Una imagen de Carol, de Todd Haynes. Foto: Wilson Webb
El norteamericano nos sumerge en la ensoñación del gran cine romántico con la hondura plástica y la precisión narrativa de Carol que recoge los aplausos de Cannes. Nanni Moretti confabula cine y vida, comedia y drama, en la irregular Mia Madre.
Es poco probable que un cineasta enlace dos obras maestras consecutivas. Después de la inconmensurable I'm Not There, Haynes regresa a los años cincuenta de Lejos del cielo con la adaptación de la novela semiautobiográfica de Patricia Highsmith -que firmó con el seudónimo Claire Morgan, acaso porque trataba un tema tan tabú como la homosexualidad femenina-, donde narra la historia de amor en las Navidades de 1952 entre dos mujeres: la adinerada Carol (Cate Blanchett), madre de una hija y en pleno proceso de divorcio, y la joven Therese (Rooney Mara), dependienta de una tienda de juguetes y aspirante a fotógrafa. El diálogo más directo de este filme de apariencia clásica pero impronta contemporánea -su clasicismo nunca es académico o casposo- lo mantiene con La calumnia (The Children's Hour, 1961) de William Wyler, película adelantada a su tiempo que protagonizaron Shirley MacClaine y Audrey Hepburn, cuyo halo de inocencia y fragilidad ha querido Haynes rescatar de forma manifiesta en el rostro de Rooney Mara. También se aparece el fantasma de Jean Simmons en Cara de ángel (Angel Face, 1952, Otto Premminger).
A su modo, Carol deja en suspenso la autopsia de un cine largamente desaparecido para revelar su vibración emocional y fuerza expresiva todavía en el sigo XXI. Filmada en celuloide (de nuevo, el gran Ed Lachman ejerciendo de maestro de la luz), propone una experiencia sensorial que apela a la idealización romántica a través de los colores, de las inclinaciones de luz, de los encuadres pictóricos (Edward Hopper, cómo no) y el retrato de los rostros y los espacios, fotografiados en una perpetua superposición de reflejos a través de cristales y espejos. No hay nada gratuito en el diseño visual, en ningún momento levanta la voz con efectismos banales o imposibles movimientos de cámara. La devoción de Haynes por el cine clásico es profundamente honesta, y por eso también profundamente emotiva. Y es que el estado de perpetua ensoñación que experimentamos frente a las evocadoras imágenes y sonidos de Carol -la música de Carter Burwell baila literalmente con la estética del filme- es el equivalente al que siente Therese, pues la estructura circular del relato nos invita a sumergirnos en la mirada (la memoria) de la joven fotógrafa y su sublimación romántica hacia una mujer, la Carol interpretada por Blanchett, con rasgos de semidiosa.

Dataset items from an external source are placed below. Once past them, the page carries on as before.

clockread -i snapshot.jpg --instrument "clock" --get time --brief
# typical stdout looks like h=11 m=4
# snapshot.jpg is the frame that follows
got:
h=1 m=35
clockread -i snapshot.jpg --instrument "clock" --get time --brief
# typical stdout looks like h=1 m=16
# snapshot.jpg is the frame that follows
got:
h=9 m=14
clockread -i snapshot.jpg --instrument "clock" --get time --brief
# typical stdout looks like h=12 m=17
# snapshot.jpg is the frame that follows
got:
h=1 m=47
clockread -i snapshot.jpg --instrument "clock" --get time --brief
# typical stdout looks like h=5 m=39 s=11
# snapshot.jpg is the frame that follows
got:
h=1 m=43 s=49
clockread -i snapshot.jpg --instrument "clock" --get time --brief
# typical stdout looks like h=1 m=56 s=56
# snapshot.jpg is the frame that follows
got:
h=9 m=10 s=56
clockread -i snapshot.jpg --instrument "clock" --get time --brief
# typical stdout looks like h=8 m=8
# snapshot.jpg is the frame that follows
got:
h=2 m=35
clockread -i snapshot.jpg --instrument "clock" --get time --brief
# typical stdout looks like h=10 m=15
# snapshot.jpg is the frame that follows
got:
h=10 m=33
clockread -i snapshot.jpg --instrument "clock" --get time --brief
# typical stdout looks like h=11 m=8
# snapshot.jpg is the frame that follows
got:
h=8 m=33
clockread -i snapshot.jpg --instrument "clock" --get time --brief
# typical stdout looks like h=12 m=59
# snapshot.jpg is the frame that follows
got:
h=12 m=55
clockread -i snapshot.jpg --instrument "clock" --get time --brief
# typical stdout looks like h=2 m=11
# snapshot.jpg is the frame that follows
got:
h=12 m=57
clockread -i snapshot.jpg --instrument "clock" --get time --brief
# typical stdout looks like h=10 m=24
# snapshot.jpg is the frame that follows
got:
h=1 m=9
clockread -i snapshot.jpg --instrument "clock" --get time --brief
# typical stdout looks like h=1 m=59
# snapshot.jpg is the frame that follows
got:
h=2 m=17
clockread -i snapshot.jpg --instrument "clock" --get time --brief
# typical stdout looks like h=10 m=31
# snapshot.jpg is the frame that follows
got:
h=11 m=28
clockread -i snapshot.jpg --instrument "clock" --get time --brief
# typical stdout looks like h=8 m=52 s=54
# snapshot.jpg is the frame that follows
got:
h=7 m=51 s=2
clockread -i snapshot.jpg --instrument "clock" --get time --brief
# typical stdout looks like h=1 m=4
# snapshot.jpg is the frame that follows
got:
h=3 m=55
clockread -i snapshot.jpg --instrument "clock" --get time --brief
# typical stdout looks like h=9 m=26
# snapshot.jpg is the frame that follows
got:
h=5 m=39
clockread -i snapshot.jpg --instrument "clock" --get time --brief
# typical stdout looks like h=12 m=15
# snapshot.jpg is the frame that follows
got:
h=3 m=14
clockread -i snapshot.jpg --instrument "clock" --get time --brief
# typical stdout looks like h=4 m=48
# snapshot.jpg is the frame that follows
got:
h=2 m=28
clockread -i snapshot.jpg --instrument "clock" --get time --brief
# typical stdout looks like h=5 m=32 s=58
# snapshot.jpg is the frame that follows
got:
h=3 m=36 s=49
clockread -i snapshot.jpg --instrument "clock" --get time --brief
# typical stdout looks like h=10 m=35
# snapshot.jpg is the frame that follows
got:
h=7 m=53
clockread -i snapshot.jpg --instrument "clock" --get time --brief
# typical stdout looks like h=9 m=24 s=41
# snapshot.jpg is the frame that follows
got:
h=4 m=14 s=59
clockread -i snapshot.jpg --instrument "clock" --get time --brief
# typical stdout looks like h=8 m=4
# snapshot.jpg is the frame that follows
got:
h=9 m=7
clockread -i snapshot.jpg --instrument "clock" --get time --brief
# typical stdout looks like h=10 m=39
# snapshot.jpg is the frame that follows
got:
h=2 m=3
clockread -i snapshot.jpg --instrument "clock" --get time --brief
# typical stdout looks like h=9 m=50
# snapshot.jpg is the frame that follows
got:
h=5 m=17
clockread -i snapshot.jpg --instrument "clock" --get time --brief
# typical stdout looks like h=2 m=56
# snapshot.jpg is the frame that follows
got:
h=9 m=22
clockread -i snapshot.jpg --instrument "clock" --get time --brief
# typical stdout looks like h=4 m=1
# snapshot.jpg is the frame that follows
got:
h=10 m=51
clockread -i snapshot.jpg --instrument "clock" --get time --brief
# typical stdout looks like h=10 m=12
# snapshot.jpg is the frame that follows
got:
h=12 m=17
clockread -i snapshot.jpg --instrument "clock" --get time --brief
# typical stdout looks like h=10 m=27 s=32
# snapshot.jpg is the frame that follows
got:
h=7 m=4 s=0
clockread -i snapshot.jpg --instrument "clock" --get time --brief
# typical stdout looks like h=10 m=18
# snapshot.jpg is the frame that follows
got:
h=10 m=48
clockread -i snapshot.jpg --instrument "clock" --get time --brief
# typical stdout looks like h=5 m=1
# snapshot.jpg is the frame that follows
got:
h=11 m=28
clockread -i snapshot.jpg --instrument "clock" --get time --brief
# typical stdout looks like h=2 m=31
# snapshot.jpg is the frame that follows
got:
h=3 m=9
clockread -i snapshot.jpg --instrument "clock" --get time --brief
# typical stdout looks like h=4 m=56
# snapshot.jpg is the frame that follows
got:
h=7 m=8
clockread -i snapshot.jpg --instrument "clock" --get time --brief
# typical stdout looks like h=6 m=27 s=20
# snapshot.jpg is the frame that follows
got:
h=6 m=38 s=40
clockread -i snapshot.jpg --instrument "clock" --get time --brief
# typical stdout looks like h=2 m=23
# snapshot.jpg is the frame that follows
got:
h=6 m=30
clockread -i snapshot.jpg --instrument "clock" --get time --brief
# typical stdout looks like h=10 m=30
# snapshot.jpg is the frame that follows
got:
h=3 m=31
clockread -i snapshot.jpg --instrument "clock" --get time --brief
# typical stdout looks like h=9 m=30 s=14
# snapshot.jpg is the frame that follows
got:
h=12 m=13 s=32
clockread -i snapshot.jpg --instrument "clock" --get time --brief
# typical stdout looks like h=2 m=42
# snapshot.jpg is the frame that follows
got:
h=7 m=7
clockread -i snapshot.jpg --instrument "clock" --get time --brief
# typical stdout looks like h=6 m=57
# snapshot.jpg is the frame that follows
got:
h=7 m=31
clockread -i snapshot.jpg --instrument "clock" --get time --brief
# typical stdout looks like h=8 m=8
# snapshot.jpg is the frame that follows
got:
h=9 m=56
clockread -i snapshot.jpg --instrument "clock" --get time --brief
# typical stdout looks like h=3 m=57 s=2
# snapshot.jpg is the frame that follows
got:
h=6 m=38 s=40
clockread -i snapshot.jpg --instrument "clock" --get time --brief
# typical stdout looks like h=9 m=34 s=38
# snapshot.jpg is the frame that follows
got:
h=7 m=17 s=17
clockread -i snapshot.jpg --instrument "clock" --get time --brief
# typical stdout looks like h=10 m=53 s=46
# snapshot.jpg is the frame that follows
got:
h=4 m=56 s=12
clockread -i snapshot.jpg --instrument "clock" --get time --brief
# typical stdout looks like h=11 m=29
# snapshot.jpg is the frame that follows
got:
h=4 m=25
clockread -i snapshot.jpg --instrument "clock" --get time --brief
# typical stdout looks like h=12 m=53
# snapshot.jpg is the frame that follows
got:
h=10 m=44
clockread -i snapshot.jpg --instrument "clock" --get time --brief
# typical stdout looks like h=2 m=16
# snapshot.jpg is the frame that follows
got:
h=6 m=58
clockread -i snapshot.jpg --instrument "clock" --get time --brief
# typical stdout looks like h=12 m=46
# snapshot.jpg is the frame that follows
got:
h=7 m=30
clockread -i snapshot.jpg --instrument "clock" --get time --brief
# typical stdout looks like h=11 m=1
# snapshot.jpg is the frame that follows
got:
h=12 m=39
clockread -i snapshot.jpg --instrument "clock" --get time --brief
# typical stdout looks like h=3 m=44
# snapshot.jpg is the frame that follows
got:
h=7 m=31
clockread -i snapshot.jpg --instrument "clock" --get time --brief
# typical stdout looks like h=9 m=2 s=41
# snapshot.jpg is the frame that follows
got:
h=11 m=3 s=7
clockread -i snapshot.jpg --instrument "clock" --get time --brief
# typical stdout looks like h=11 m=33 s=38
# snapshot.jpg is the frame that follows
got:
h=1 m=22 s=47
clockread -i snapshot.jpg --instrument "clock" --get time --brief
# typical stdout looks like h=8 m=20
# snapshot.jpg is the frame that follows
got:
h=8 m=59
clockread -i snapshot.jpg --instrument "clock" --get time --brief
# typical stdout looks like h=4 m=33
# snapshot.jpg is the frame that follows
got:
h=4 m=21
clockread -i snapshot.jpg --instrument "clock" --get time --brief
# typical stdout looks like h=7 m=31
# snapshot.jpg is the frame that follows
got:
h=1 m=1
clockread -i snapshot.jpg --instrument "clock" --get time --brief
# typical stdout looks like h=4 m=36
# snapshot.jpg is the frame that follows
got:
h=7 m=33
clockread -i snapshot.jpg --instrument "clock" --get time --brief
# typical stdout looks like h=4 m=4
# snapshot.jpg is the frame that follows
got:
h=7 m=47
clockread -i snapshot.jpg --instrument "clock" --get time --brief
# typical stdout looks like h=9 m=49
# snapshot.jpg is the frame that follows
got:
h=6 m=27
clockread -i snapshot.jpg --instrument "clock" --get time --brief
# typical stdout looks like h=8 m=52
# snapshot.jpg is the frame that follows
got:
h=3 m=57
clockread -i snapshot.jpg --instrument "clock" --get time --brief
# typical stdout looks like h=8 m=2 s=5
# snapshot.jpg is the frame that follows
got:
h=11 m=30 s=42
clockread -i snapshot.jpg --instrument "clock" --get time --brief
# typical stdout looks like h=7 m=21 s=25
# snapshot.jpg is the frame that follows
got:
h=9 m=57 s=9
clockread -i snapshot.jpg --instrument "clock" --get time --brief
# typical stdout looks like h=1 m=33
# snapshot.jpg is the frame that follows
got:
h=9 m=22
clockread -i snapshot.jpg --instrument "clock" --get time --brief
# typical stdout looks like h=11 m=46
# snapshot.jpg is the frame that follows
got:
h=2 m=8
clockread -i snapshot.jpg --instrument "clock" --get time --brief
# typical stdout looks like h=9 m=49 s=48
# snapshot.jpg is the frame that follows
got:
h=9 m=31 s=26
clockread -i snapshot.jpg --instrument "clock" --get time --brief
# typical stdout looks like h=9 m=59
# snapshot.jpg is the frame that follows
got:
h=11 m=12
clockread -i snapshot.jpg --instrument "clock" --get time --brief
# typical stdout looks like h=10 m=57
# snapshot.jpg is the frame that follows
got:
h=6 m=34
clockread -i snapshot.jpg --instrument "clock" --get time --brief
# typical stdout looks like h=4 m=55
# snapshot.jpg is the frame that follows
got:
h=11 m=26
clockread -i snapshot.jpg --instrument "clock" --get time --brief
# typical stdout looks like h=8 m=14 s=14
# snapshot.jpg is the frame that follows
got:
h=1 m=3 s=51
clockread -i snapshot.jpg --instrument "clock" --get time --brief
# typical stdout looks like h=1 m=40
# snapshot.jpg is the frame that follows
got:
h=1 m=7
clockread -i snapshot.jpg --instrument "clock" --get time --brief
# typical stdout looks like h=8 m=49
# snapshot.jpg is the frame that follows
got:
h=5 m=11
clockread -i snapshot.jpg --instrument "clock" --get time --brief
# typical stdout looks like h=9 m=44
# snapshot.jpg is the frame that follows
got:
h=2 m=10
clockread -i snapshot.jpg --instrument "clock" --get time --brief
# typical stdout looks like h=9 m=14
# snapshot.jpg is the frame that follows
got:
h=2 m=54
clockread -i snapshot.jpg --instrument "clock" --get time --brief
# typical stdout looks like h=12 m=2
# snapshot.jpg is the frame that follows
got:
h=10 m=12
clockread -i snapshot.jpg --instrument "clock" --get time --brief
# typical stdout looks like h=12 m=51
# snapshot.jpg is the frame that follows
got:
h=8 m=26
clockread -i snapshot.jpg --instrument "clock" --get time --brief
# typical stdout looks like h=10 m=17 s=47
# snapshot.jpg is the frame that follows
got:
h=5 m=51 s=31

En su primer encuentro íntimo, Carol define a Therese como un ángel caído del cielo. Esta película también es como un regalo celestial en el quinto día de un festival cuya programación a veces se hace muy cuesta arriba. Posiblemente, lo más extraordinario de Carol no son solo la elegancia, el tacto y la sensibilidad de Haynes para evocar los sentimientos de sus protagonistas; ni la precisión rítmica de un relato que retrata a dos mujeres enfrentándose con amor y adoración a las represiones morales de una sociedad que no les permite vivir en armonía con su naturaleza sexual, sino el irrebatible talento del cineasta para mantener la película en un lugar siempre tan alto, sin permitirse ni un solo desmayo, sin desfallecer en ninguna escena. Sumergidos en la ensoñación del filme, querríamos que el sueño fuera eterno.
Una imagen de Mia Madre, de Nanni Moretti
Las comparaciones son evidentemente odiosas, pero Cannes es una competición. Y al lado de Carol, la película de Nanni Moretti Mia Madre, aún sin poderle reprochar gran cosa, se queda pequeña. De algún modo, el italiano consigue destilar gran parte de su esencia cinematográfica, si bien el resultado final está empañado por cierta brocha gorda en algunos tramos. Es una película que, como La habitación del hijo (que ganó la Palma de Oro), también apela al corazón del espectador. Esta vez con la historia de una directora de cine enfangada en el rodaje de una película -supuestamente militante con la clase obrera- protagonizada por un actor norteamericano (John Turturro), y que debe lidiar al mismo tiempo con una crisis de pareja y, sobre todo, con la necesidad de asumir que su madre, hospitalizada, está a punto de morir. Los vasos comunicantes entre cine y vida, fabulación y experiencia, están expuestos de forma bien orgánica, así como los equilibrios entre drama y comedia (de la mano, sobre todo, del registro autoparódico de Turturro), si bien lo más estimulante de la propuesta son las viñetas oníricas que ilustran las angustias de la protagonista, interpretada con sensibilidad por Margherita Buy.